Once upon a time, in a kingdom not far from here, a
king summoned two of his advisors for a test. He showed them
both a shiny metal box with two slots in the top, a control
knob, and a lever. "What do you think this is?"
One advisor, an engineer, answered first. "It is a
toaster," he said. The king asked, "How would you design an
embedded computer for it?" The engineer replied, "Using a
four-bit microcontroller, I would write a simple program
that reads the darkness knob and quantizes its position to
one of 16 shades of darkness, from snow white to coal black.
The program would use that darkness level as the index to a
16-element table of initial timer values. Then it would turn
on the heating elements and start the timer with the initial
value selected from the table. At the end of the time delay,
it would turn off the heat and pop up the toast. Come back
next week, and I'll show you a working prototype."
The second advisor, a computer programmer, immediately
recognized the danger of such short-sighted thinking. He
said, "Toasters don't just turn bread into toast, they are
also used to warm frozen waffles. What you see before you is
really a breakfast food cooker. As the subjects of your
kingdom become more sophisticated, they will demand more
capabilities. They will need a breakfast food cooker that
can also cook sausage, fry bacon, and make scrambled eggs. A
toaster that only makes toast will soon be obsolete. If we
don't look to the future, we will have to completely
redesign the toaster in just a few years."
"With this in mind, we can formulate a more intelligent
solution to the problem. First, create a class of breakfast
foods. Specialize this class into subclasses: grains, pork,
and poultry. The specialization process should be repeated
with grains divided into toast, muffins, pancakes, and
waffles; pork divided into sausage, links, and bacon; and
poultry divided into scrambled eggs, hard-boiled eggs,
poached eggs, fried eggs, and various omelet classes."
"The ham and cheese omelet class is worth special
attention because it must inherit characteristics from the
pork, dairy, and poultry classes. Thus, we see that the
problem cannot be properly solved without multiple
inheritance. At run time, the program must create the proper
object and send a message to the object that says, 'Cook it
yourself.' The semantics of this message depend, of course,
on the kind of object, so they have a different meaning to a
piece of toast than to scrambled eggs."
"Reviewing the process so far, we see that the analysis
phase has revealed that the primary requirement is to cook
any kind of breakfast food. In the design phase, we have
discovered some derived requirements. Specifically, we need
an object-oriented language with multiple inheritance. Of
course, users don't want the eggs to get cold while the
bacon is frying, so concurrent processing is required, too."
"We must not forget the user interface. The lever that
lowers the food lacks versatility, and the darkness knob is
confusing. Users won't buy the product unless it has a user-
friendly, graphical interface. When the breakfast cooker is
plugged in, users should see a cowboy boot on the screen.
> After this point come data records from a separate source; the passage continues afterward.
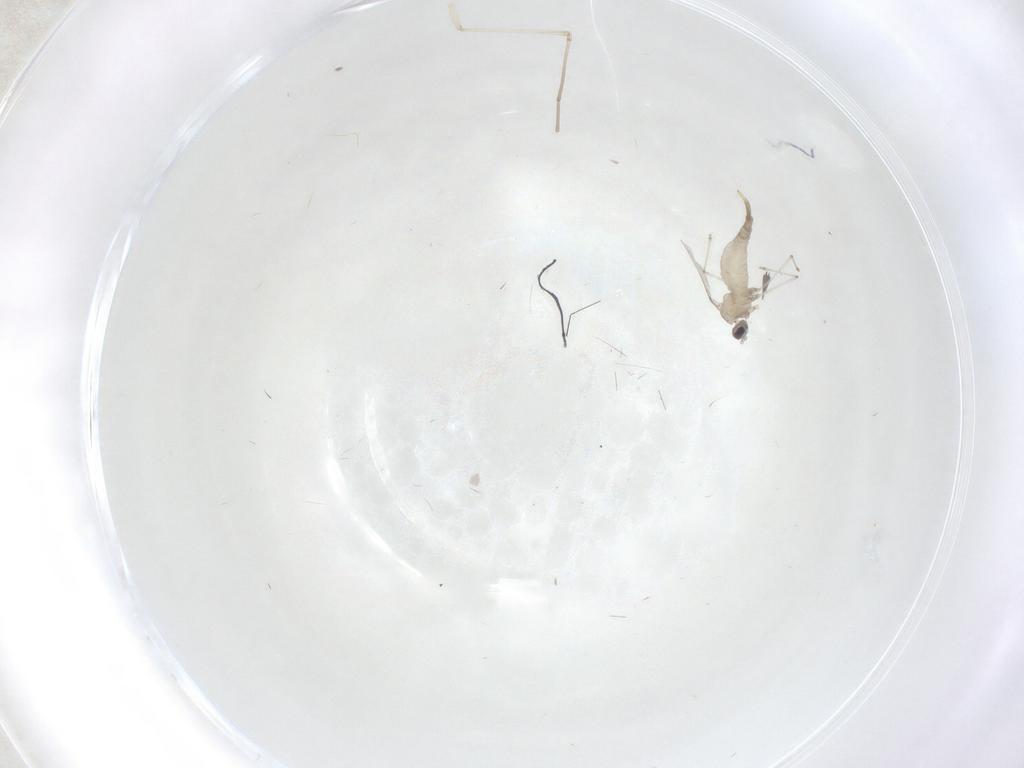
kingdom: Animalia
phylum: Arthropoda
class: Insecta
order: Diptera
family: Cecidomyiidae
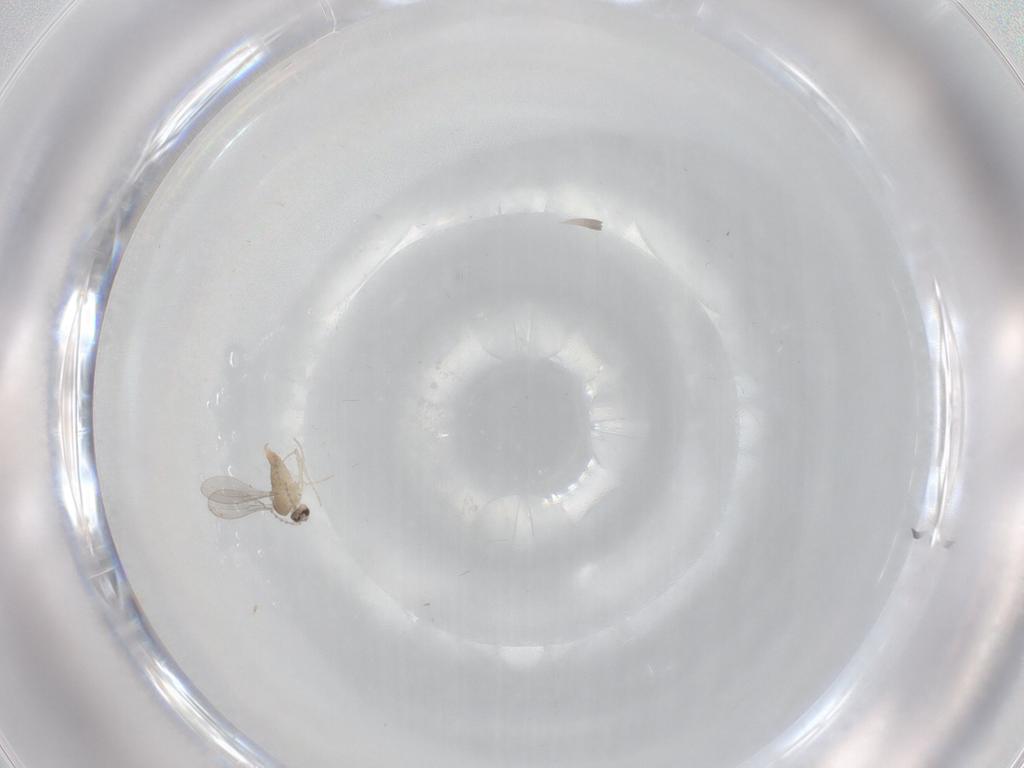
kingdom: Animalia
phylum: Arthropoda
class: Insecta
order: Diptera
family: Cecidomyiidae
Users click on it, and the message 'Booting UNIX v8.3'
appears on the screen. (UNIX 8.3 should be out by the time
the product gets to market.) Users can pull down a menu and
click on the foods they want to cook."
"Having made the wise decision of specifying the
software first in the design phase, all that remains is to
pick an adequate hardware platform for the implementation
phase. An Intel 80386 with 8MB of memory, a 30MB hard disk,
and a VGA monitor should be sufficient. If you select a
multitasking, object oriented language that supports
multiple inheritance and has a built-in GUI, writing the
program will be a snap. (Imagine the difficulty we would
have had if we had foolishly allowed a hardware-first design
strategy to lock us into a four-bit microcontroller!)"
The king wisely had the computer programmer beheaded,
and they all lived happily ever after.